Fragmento de página »

========================

Lunes 19 de enero de 2026, p. 14
En el tercer año de su aplicación, el modelo educativo de la Nueva Escuela Mexicana (NEM) sigue siendo un desafío para los docentes, pues “les ha costado dejar atrás prácticas de trabajo directivas y verticales para romper con el paradigma de que los programas de estudio eran inamovibles”, así como colaborar en equipo y tomar decisiones en conjunto.
La Secretaría de Educación Pública (SEP) señala lo anterior en la Estrategia Nacional de Formación Continua de Educación Básica, que se aplica para el ciclo escolar 2025-2026, elaborado por la Dirección General de Formación Continua a Docentes de esta dependencia.
En relación con las principales situaciones a las que se enfrenta el magisterio en su práctica cotidiana, el documento señala los problemas familiares, falta de material de apoyo, desinterés del alumnado, conflictos entre estudiantes, carga administrativa, entorno escolar inseguro, ausentismo escolar, problemas de aprendizaje, ya que se necesita “ser un docente que va acompañando a los estudiantes […] tanto de manera individual, como de forma colaborativa”.

========================

Material de estudio »
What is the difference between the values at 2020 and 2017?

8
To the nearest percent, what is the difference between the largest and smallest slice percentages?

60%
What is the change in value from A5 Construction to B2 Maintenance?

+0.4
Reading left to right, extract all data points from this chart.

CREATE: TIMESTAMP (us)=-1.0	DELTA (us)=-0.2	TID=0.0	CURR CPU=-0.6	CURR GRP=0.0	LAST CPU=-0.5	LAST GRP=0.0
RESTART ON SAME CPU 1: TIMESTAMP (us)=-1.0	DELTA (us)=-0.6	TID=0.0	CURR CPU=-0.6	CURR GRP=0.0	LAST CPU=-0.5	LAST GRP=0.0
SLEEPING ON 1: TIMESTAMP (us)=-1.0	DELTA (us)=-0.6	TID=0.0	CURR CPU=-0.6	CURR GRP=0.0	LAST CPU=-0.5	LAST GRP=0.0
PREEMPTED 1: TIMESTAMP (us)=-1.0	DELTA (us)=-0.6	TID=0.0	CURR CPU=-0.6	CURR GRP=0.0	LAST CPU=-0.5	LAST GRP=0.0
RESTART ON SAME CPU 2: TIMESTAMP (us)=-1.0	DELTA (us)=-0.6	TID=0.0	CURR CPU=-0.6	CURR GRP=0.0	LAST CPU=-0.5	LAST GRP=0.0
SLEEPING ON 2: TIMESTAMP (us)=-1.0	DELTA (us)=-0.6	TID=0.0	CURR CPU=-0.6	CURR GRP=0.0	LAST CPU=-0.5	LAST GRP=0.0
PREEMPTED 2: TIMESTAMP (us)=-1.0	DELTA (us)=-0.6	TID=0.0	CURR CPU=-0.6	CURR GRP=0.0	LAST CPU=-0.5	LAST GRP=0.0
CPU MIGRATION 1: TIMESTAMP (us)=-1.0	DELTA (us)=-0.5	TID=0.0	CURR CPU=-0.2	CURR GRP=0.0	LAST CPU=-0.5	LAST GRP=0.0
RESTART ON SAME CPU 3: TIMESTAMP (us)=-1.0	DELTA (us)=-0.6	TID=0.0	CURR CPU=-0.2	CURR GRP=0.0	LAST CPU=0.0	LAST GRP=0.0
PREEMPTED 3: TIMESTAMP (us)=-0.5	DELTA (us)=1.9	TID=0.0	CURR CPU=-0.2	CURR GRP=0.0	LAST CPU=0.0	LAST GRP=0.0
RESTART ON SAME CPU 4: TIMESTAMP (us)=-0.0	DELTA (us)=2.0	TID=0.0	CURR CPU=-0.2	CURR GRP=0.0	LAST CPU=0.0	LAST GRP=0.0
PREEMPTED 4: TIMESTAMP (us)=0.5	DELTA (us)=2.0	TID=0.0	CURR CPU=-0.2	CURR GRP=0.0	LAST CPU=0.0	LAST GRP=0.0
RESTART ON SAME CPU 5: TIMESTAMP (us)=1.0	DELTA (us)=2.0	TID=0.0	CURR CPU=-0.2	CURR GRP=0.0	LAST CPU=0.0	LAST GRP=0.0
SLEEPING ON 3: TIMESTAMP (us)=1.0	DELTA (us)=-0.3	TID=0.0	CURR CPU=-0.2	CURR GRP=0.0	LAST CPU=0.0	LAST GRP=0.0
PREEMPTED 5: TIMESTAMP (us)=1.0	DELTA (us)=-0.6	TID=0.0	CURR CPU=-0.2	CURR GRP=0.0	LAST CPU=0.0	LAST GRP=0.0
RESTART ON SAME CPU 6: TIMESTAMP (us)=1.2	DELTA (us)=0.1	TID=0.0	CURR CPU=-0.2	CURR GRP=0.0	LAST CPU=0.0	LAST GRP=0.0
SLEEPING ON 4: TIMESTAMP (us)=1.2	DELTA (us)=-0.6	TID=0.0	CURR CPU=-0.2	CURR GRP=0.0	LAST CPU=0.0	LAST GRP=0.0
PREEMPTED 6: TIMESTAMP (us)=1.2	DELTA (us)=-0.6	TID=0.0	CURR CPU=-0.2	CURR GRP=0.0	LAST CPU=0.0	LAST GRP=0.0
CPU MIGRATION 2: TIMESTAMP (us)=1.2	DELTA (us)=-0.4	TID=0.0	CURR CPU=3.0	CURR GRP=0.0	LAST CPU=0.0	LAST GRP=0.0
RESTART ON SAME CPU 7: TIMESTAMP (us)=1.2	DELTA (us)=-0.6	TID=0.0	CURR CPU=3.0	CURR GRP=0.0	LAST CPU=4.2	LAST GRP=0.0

========================

Tarea 1 » Copia tal cual el pasaje del fragmento que va de "Lunes 19 de" a "de esta dependencia.".
Tarea 2 » Según el fragmento, ¿en qué ciclo escolar se aplica la Estrategia Nacional de Formación Continua de Educación Básica?

Tu respuesta 1 »
Lunes 19 de enero de 2026, p. 14
En el tercer año de su aplicación, el modelo educativo de la Nueva Escuela Mexicana (NEM) sigue siendo un desafío para los docentes, pues “les ha costado dejar atrás prácticas de trabajo directivas y verticales para romper con el paradigma de que los programas de estudio eran inamovibles”, así como colaborar en equipo y tomar decisiones en conjunto.
La Secretaría de Educación Pública (SEP) señala lo anterior en la Estrategia Nacional de Formación Continua de Educación Básica, que se aplica para el ciclo escolar 2025-2026, elaborado por la Dirección General de Formación Continua a Docentes de esta dependencia.

Tu respuesta 2 » En el ciclo escolar 2025-2026.